start Stored rows
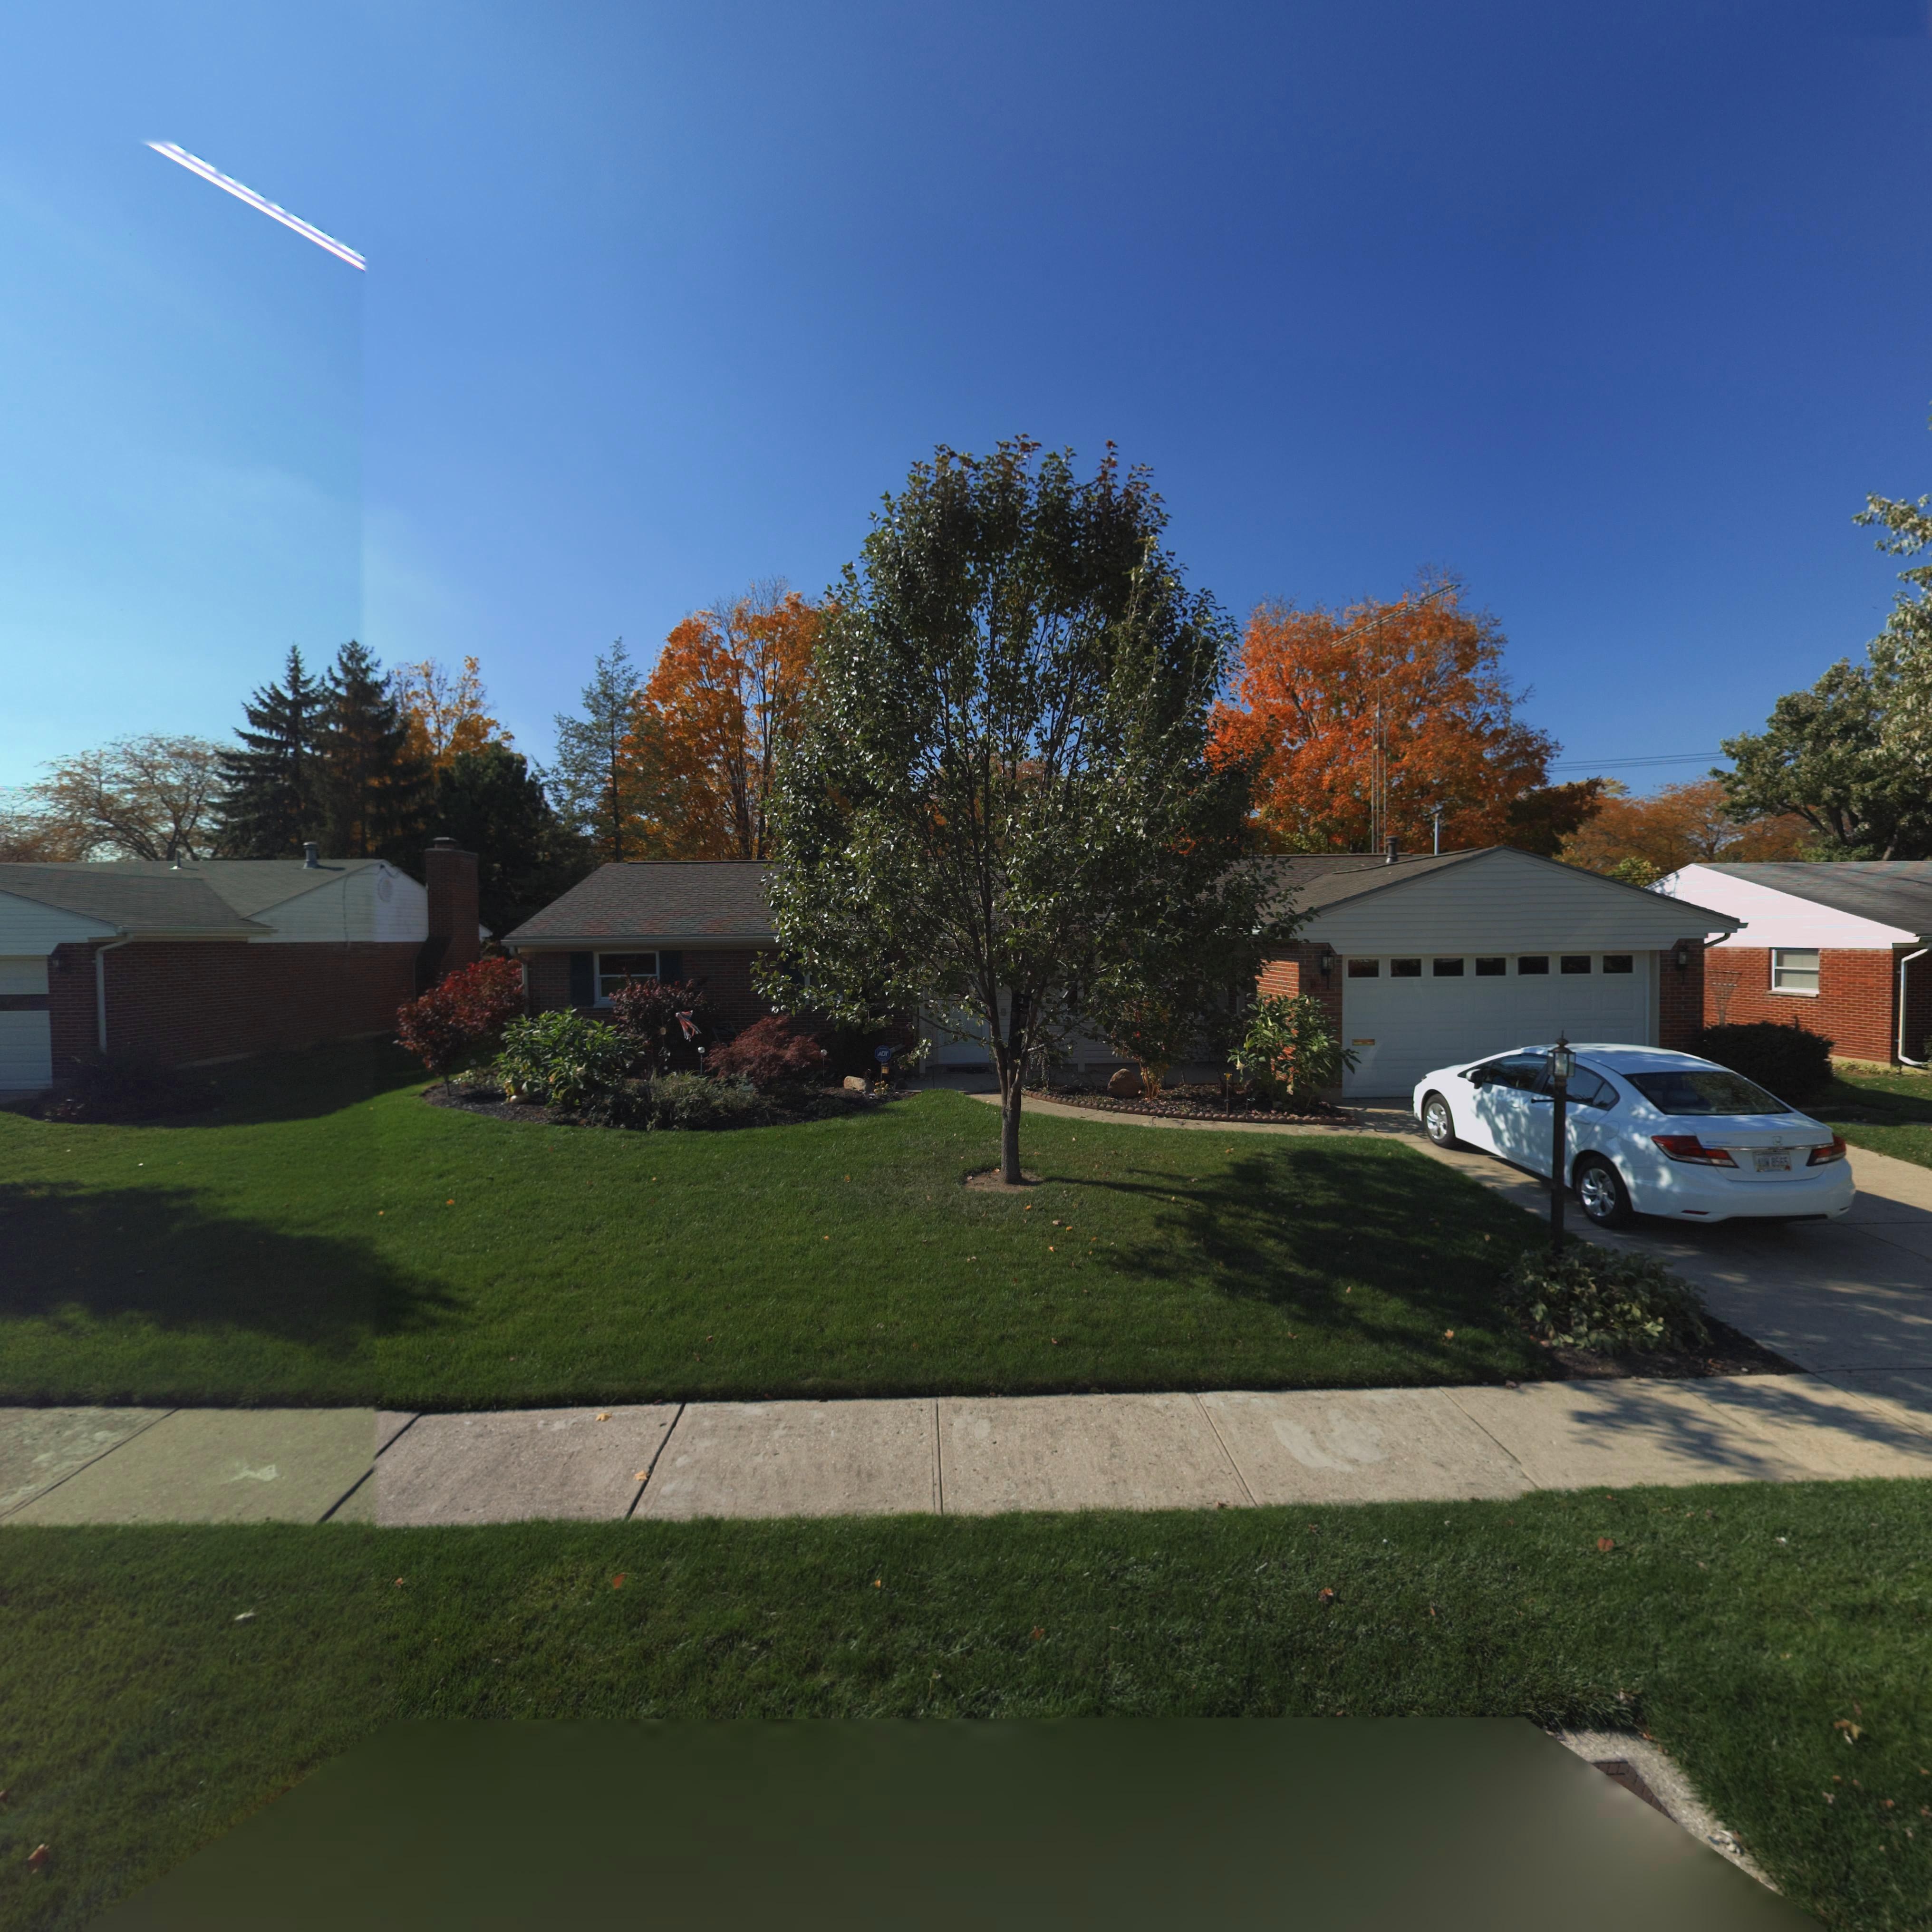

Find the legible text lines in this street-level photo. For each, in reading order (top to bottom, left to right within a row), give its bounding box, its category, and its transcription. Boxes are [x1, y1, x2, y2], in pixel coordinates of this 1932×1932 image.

[876, 1050, 890, 1058] None: ADT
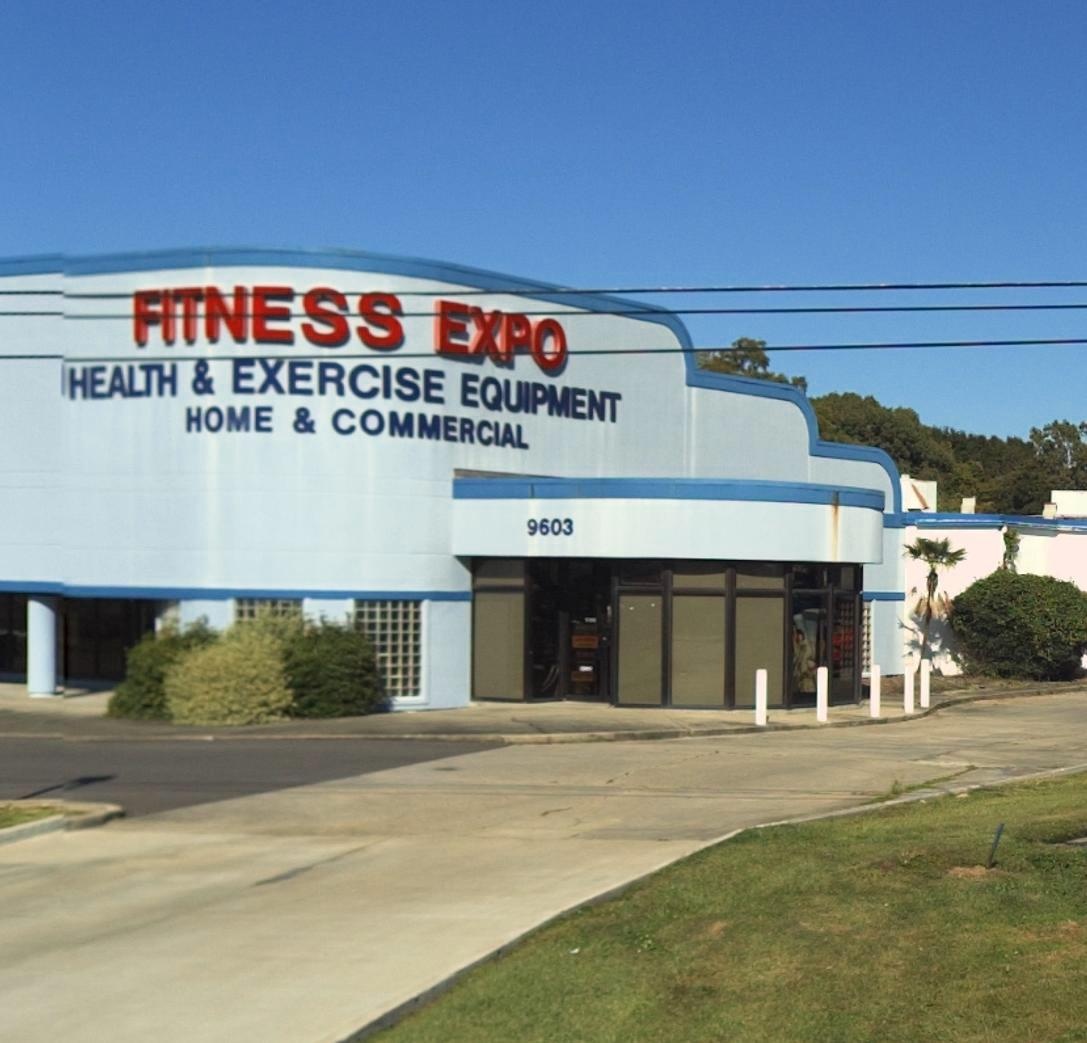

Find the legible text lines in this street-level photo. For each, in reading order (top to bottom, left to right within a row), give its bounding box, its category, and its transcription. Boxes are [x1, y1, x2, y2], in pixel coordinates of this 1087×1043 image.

[132, 283, 569, 371] BusinessName: FITNESS EXPO
[67, 356, 623, 425] None: HEALTH & EXERCISE EQUIPMENT
[184, 405, 531, 451] None: HOME & COMMERCIAL
[526, 517, 575, 536] StreetNumber: 9603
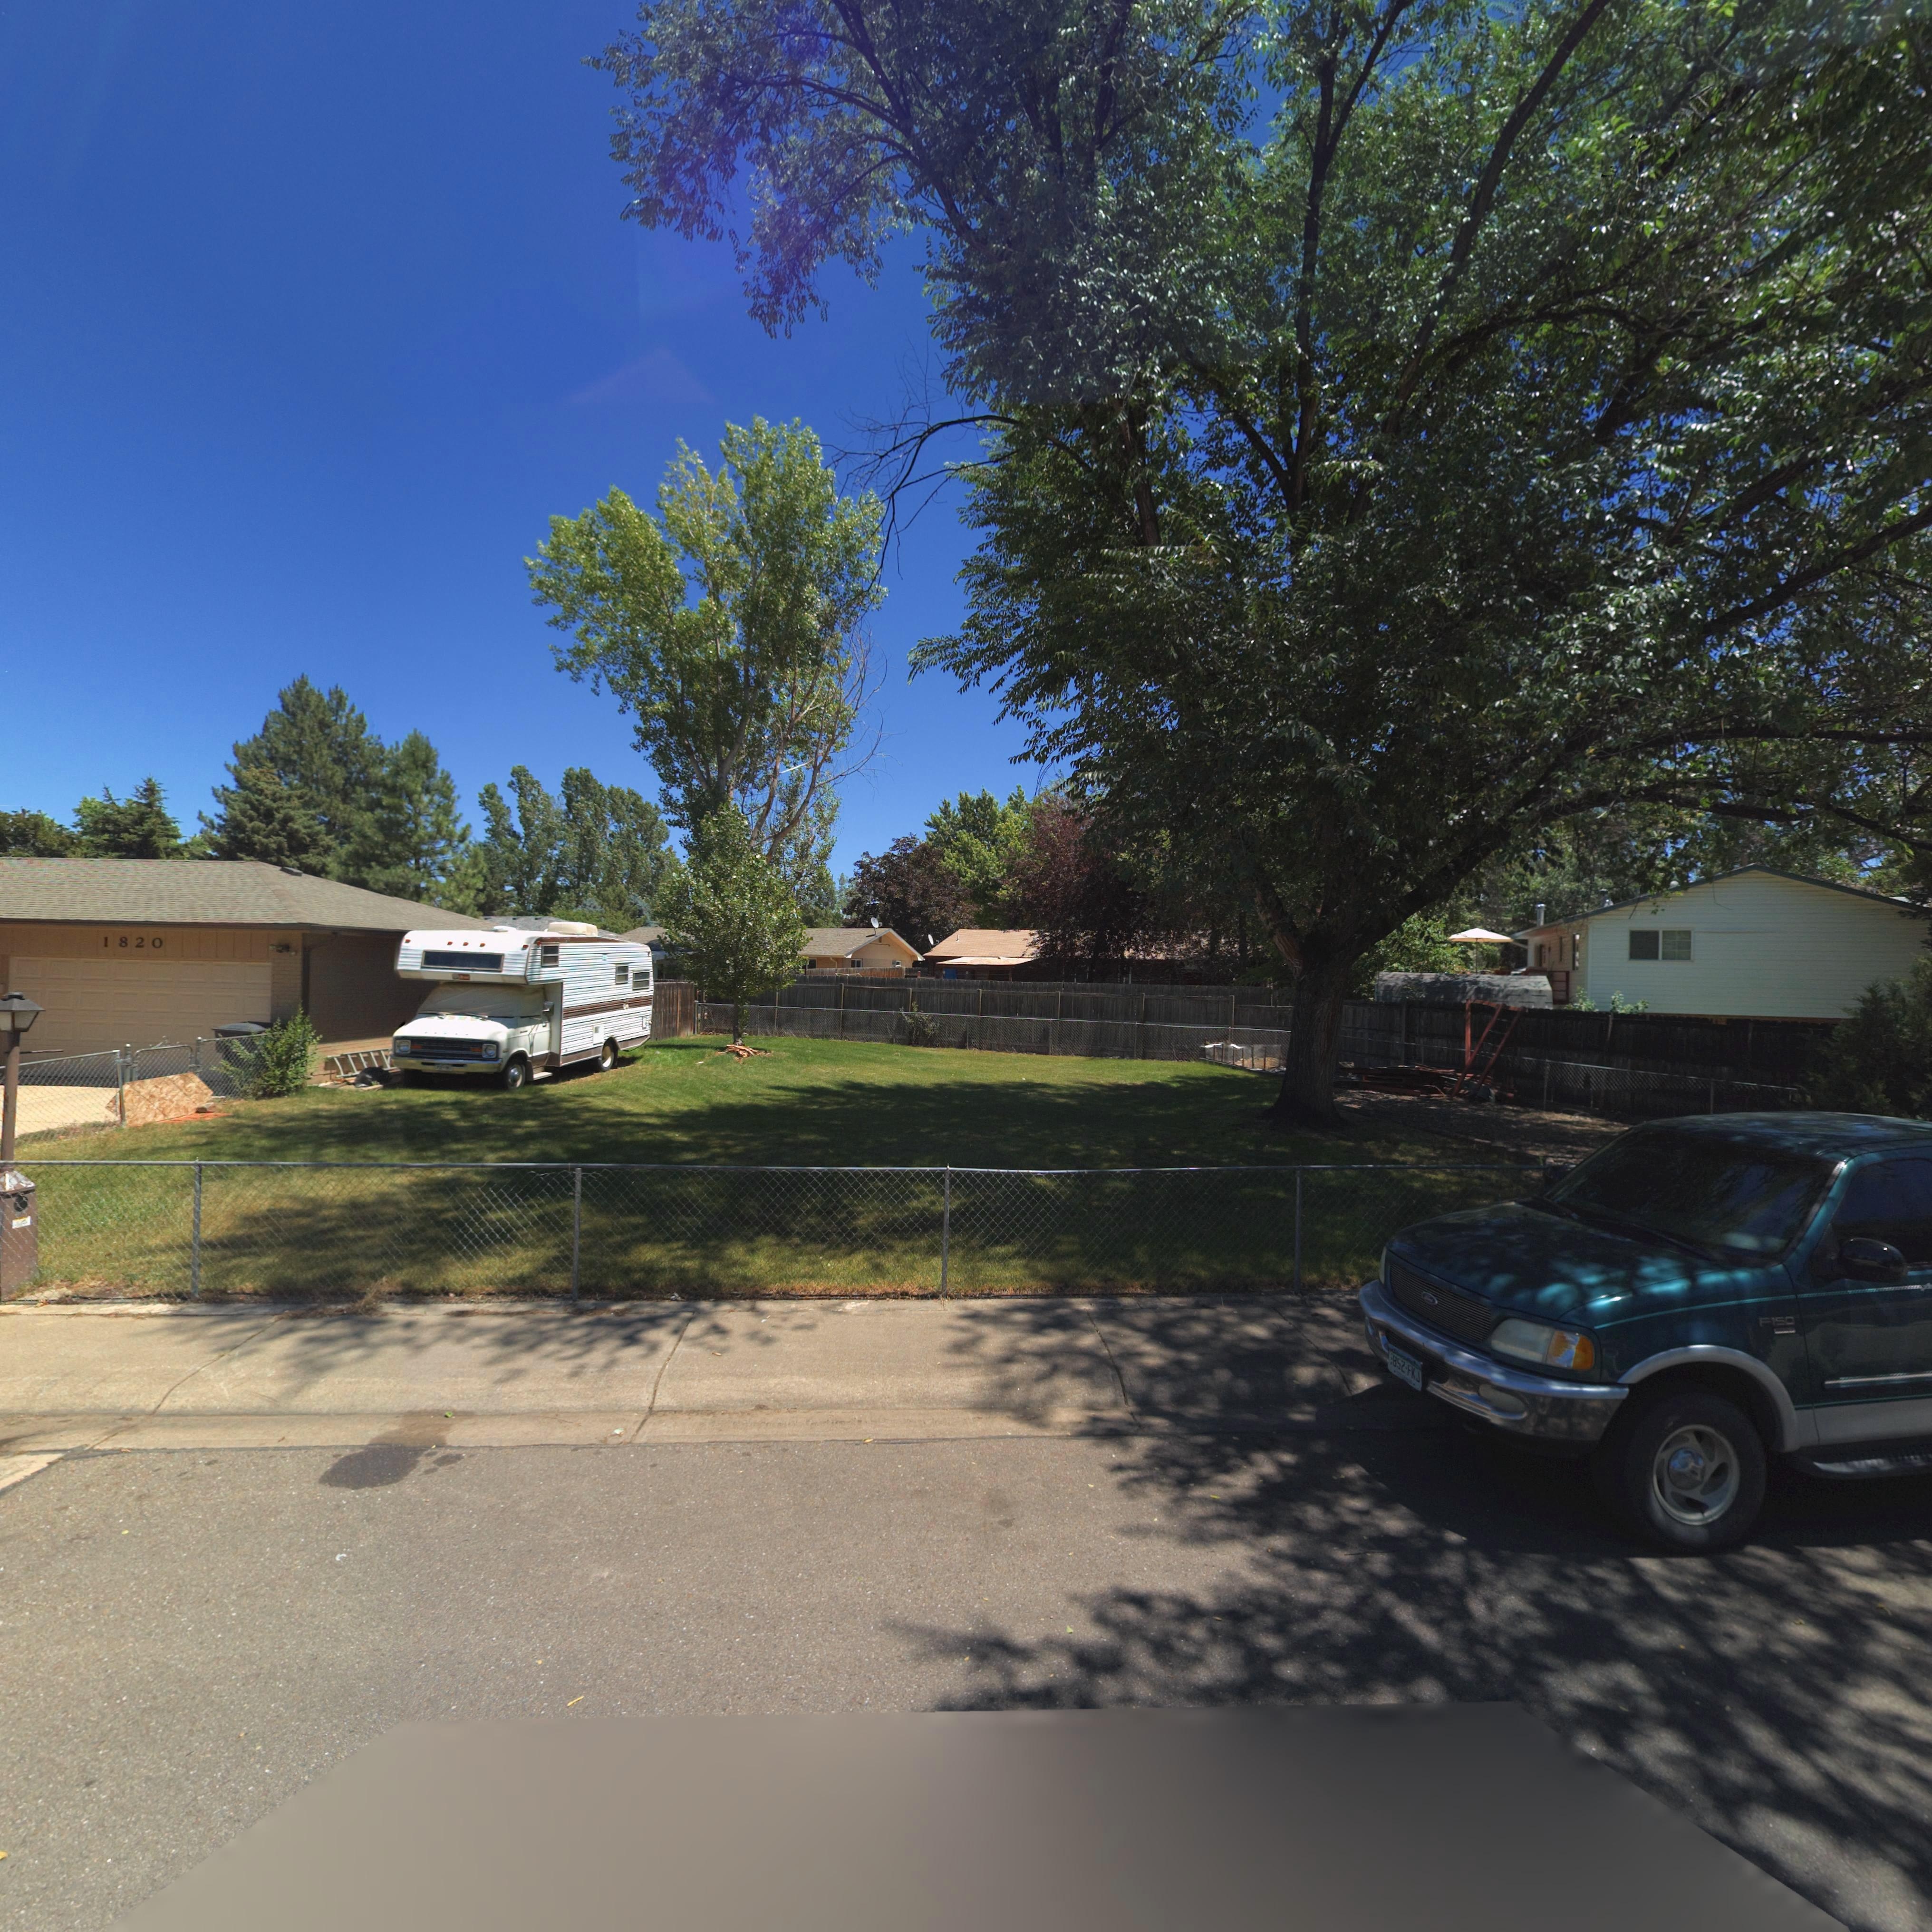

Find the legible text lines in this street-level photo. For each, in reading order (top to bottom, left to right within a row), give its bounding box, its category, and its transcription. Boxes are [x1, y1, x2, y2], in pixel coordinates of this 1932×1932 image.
end Stored rows
§ **Instructions for the task**:
Please format all of the rows above as a numbered list, leaving out the blank lines and the pictures.

§ **Worked solution**:
1. Find the legible text lines in this street-level photo. For each, in reading order (top to bottom, left to right within a row), give its bounding box, its category, and its transcription. Boxes are [x1, y1, x2, y2], in pixel coordinates of this 1932×1932 image.
2. [876, 1050, 890, 1058] None: ADT
3. Find the legible text lines in this street-level photo. For each, in reading order (top to bottom, left to right within a row), give its bounding box, its category, and its transcription. Boxes are [x1, y1, x2, y2], in pixel coordinates of this 1087×1043 image.
4. [132, 283, 569, 371] BusinessName: FITNESS EXPO
5. [67, 356, 623, 425] None: HEALTH & EXERCISE EQUIPMENT
6. [184, 405, 531, 451] None: HOME & COMMERCIAL
7. [526, 517, 575, 536] StreetNumber: 9603
8. Find the legible text lines in this street-level photo. For each, in reading order (top to bottom, left to right within a row), give its bounding box, its category, and its transcription. Boxes are [x1, y1, x2, y2], in pixel coordinates of this 1932×1932 image.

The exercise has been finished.